Luis Alvarez | Digitalvision | Getty Pictures
The tempo of wage progress appears to be decelerating, in response to the February jobs report issued Friday — however employees nonetheless have bargaining energy in a cooling however sturdy job market, economists stated.
“Staff have a really sturdy negotiating place,” Mark Zandi, chief economist of Moody’s Analytics. “The labor market continues to be very sturdy and employees are nonetheless within the driver’s seat.”
Staff have loved traditionally massive raises and pay will increase since early 2021. Employers needed to compete for employees in a sizzling market characterised by record job openings and turnover.
Whereas progress continues to be above common, the trendline factors at a slowdown, economists stated.
Workers noticed their common hourly earnings enhance by 0.2% from January to February, the U.S. Bureau of Labor Statistics stated Friday. That is down from a month-to-month fee of 0.3% in January and December, and 0.6% in November.

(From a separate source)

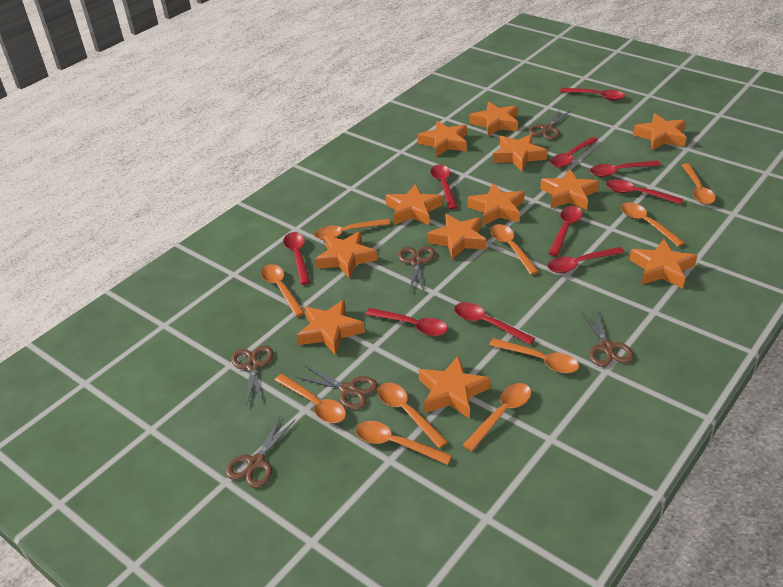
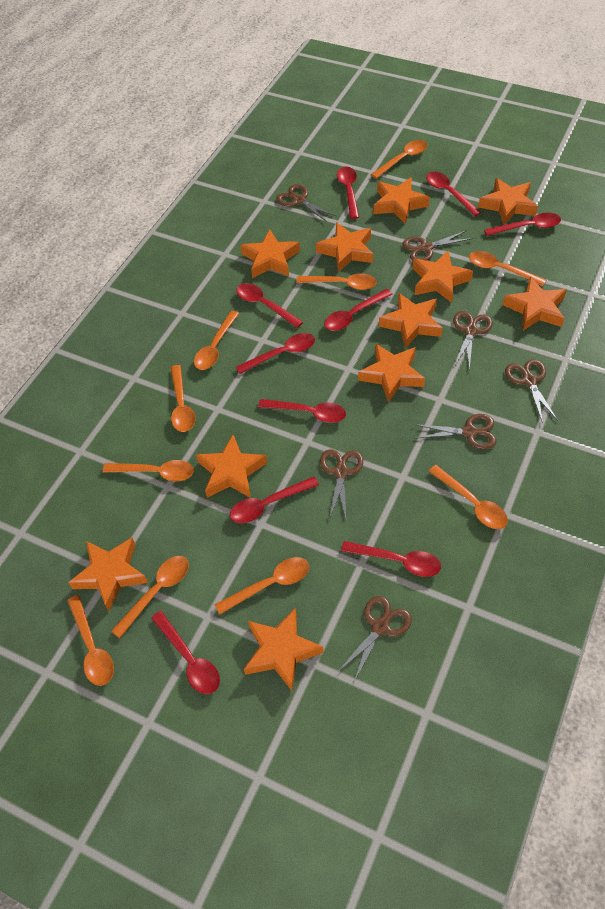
brown scissors: 6 -> 7
orange star: 12 -> 11

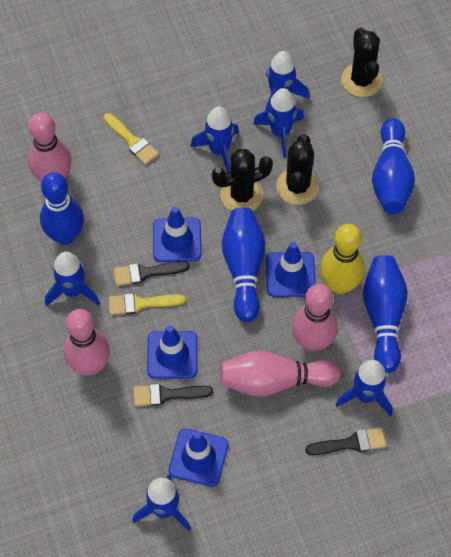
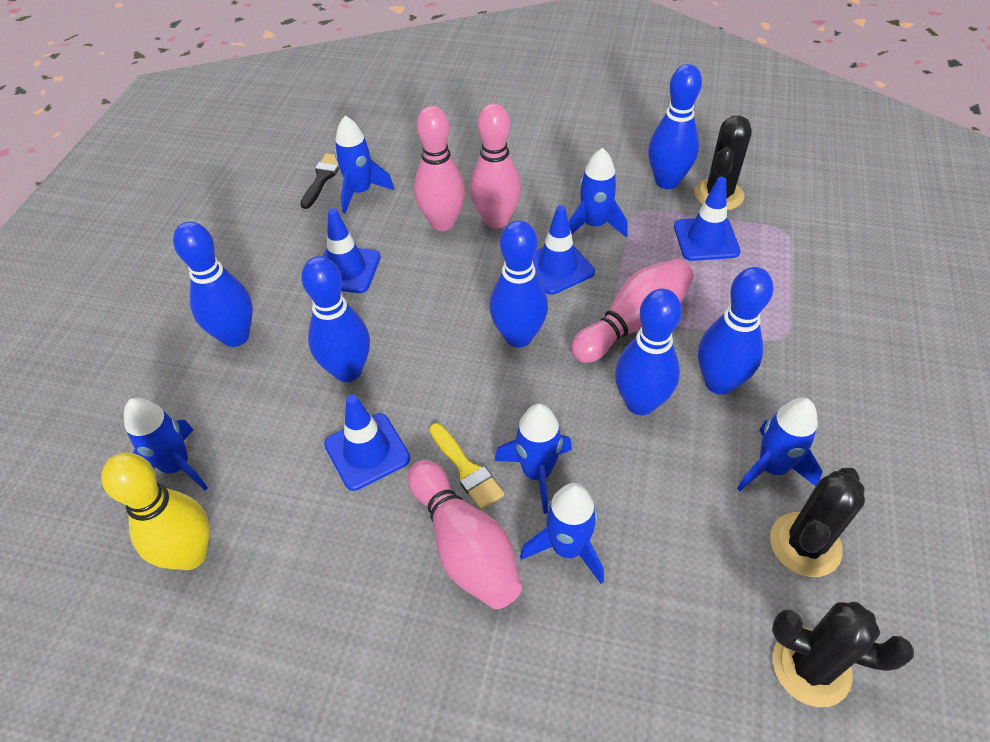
black brush: 3 -> 1
blue bowling pin: 4 -> 6
yellow brush: 2 -> 1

It is also the slowest month-to-month acquire since February 2022, in response to Jeffrey Roach, chief economist at LPL Monetary.

Why economists say it is good wages are moderating
This is not essentially a nasty signal for employees, economists stated.
The Federal Reserve has been elevating rates of interest aggressively to strive cooling the economic system and rein in high inflation. Decreasing wage progress is a key goal for the central financial institution; these labor prices have been a contributing issue to traditionally excessive progress within the costs shoppers pay for items and providers.
Inflation has been outstripping pay progress for the typical employee. The Fed is attempting to reverse that dynamic, so employees get pleasure from wage features after accounting for inflation.
General job progress in February was stronger than expected and participation within the labor drive rebounded to its highest stage since March 2020.
The labor market continues to be very sturdy and employees are nonetheless within the driver’s seat.
Mark Zandi
chief economist of Moody’s Analytics
“Stronger charges of participation may assist firms fill open positions and ease wage progress pressures going ahead,” stated Julia Pollak, chief economist at ZipRecruiter.
“General, then, the [February jobs] report suggests U.S. employees are having fun with one of the best of each worlds — sturdy job progress paired with easing inflationary pressures,” she stated.
Not all employees essentially have bargaining energy within the present surroundings, although, stated Aaron Terrazas, chief economist at Glassdoor, a job website.
Staff in “entrance line, expert vocational work” are able of power, he stated. These embrace sectors like healthcare and leisure and hospitality, he stated. These sectors noticed “notable job features” in February, in response to the Bureau of Labor Statistics.
However job seekers in different sectors — notably in “expert, information work,” together with expertise and actual property — have “dramatically much less” energy now, Terrazas stated.
Nevertheless, this is not essentially a shock since these are among the many most interest-rate delicate areas of the U.S. economic system, Zandi stated. Slowing the U.S. economic system means some a part of it would endure a pullback, even when the broader financial image stays largely wholesome, he stated.
“We would like a world the place unemployment is low, there are many jobs, inflation is beneath management and your wages are rising sooner than inflation,” Zandi stated. “All in all, that is what seems to be taking place … although possibly not quick as folks wish to see.”